§ **Selected passage**:
== Segment start ==

Purpose of the Study:

  • To conduct a comprehensive, large-scale analysis of global APA profiles in cancer cell lines and patient samples.
  • To investigate the correlation between APA factors and APA events across various cancer types.
  • To explore the impact of APA on drug sensitivity and identify clinically relevant APA events.

Main Methods:

  • Characterized global APA profiles from 6398 The Cancer Genome Atlas (TCGA) patient samples and 739 Cancer Cell Line Encyclopedia (CCLE) cell lines.
  • Employed linear regression to model APA factor-event correlations and Spearman correlation to assess APA's effect on drug sensitivity.
  • Utilized Wilcoxon rank-sum test or Cox proportional hazards model to identify clinically relevant APA events.

Main Results:

  • Observed significant global 3'UTR shortening in cancer cell lines compared to tumor samples.

== Segment end ==

§ **Information**:
== Segment start ==

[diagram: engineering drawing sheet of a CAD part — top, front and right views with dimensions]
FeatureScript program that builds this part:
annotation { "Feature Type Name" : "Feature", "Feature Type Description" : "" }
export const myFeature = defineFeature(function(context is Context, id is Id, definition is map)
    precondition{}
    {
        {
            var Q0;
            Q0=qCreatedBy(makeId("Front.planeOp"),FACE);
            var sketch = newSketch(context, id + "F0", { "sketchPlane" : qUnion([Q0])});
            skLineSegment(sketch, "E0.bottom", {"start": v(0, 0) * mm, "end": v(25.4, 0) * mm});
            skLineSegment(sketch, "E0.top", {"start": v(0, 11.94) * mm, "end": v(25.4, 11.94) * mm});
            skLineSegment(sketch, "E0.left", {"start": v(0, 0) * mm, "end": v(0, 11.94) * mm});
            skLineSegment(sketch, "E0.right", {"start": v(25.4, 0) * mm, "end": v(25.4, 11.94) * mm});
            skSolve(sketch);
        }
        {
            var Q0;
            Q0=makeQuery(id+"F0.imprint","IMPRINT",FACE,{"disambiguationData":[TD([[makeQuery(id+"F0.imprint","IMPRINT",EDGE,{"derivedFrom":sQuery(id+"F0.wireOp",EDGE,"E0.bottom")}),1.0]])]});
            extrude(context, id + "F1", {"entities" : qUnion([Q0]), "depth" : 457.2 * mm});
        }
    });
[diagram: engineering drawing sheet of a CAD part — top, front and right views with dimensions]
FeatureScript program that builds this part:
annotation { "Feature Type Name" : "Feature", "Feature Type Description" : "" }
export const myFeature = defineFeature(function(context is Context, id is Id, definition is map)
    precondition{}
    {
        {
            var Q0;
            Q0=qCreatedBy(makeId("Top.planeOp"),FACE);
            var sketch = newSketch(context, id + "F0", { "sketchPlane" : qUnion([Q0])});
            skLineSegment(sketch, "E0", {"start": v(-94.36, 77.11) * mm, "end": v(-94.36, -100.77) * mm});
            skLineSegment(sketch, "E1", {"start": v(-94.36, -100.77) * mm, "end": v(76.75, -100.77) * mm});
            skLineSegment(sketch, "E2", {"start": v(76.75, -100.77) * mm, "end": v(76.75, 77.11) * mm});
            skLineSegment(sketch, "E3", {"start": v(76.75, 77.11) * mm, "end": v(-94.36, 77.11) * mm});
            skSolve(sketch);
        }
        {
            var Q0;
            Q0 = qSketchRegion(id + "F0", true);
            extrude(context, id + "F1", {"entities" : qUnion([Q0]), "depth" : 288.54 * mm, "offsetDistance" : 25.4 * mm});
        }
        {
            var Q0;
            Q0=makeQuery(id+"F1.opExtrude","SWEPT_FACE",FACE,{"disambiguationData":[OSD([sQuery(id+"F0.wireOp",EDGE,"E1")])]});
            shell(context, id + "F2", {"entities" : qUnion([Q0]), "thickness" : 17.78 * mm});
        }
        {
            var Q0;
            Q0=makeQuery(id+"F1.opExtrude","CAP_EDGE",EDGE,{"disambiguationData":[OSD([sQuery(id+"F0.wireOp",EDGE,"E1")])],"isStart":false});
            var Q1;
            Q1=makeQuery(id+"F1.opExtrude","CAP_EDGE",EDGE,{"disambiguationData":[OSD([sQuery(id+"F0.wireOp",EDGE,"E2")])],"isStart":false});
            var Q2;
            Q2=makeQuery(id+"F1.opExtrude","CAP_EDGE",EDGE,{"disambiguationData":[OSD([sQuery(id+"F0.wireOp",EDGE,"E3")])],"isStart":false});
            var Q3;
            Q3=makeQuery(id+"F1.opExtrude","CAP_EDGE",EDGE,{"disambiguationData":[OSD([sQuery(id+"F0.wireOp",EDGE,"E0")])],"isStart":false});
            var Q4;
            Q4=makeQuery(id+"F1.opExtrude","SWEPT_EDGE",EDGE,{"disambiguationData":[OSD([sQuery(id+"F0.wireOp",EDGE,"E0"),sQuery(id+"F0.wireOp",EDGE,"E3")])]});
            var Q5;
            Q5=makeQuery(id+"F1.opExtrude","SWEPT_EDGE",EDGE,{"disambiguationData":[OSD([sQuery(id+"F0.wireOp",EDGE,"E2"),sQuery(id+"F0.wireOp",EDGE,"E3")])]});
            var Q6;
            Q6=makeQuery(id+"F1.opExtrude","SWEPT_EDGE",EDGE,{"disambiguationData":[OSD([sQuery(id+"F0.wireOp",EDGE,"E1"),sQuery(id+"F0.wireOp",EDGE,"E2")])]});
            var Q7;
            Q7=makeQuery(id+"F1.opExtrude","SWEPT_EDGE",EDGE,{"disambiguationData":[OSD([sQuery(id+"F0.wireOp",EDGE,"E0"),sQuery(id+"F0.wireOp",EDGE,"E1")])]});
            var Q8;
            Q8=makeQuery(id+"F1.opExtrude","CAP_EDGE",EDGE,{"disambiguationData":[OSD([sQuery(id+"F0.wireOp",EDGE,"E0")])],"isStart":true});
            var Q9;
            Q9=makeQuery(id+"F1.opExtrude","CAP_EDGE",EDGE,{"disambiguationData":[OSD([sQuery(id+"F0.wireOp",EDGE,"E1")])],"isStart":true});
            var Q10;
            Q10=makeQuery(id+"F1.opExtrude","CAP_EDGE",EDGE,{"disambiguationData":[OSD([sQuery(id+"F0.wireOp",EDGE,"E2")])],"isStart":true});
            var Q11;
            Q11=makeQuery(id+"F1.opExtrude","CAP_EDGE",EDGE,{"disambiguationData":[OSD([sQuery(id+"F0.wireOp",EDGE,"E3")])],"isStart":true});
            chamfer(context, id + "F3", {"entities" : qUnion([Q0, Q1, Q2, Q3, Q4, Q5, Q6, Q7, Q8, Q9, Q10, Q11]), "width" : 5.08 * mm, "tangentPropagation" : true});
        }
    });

== Segment end ==

§ **Assignment**: From the APA study summary, extract word for word the part that begins with the words containing "Purpose of the" and ends with "various cancer types.".

§ **Written solution**:
Purpose of the Study:

  • To conduct a comprehensive, large-scale analysis of global APA profiles in cancer cell lines and patient samples.
  • To investigate the correlation between APA factors and APA events across various cancer types.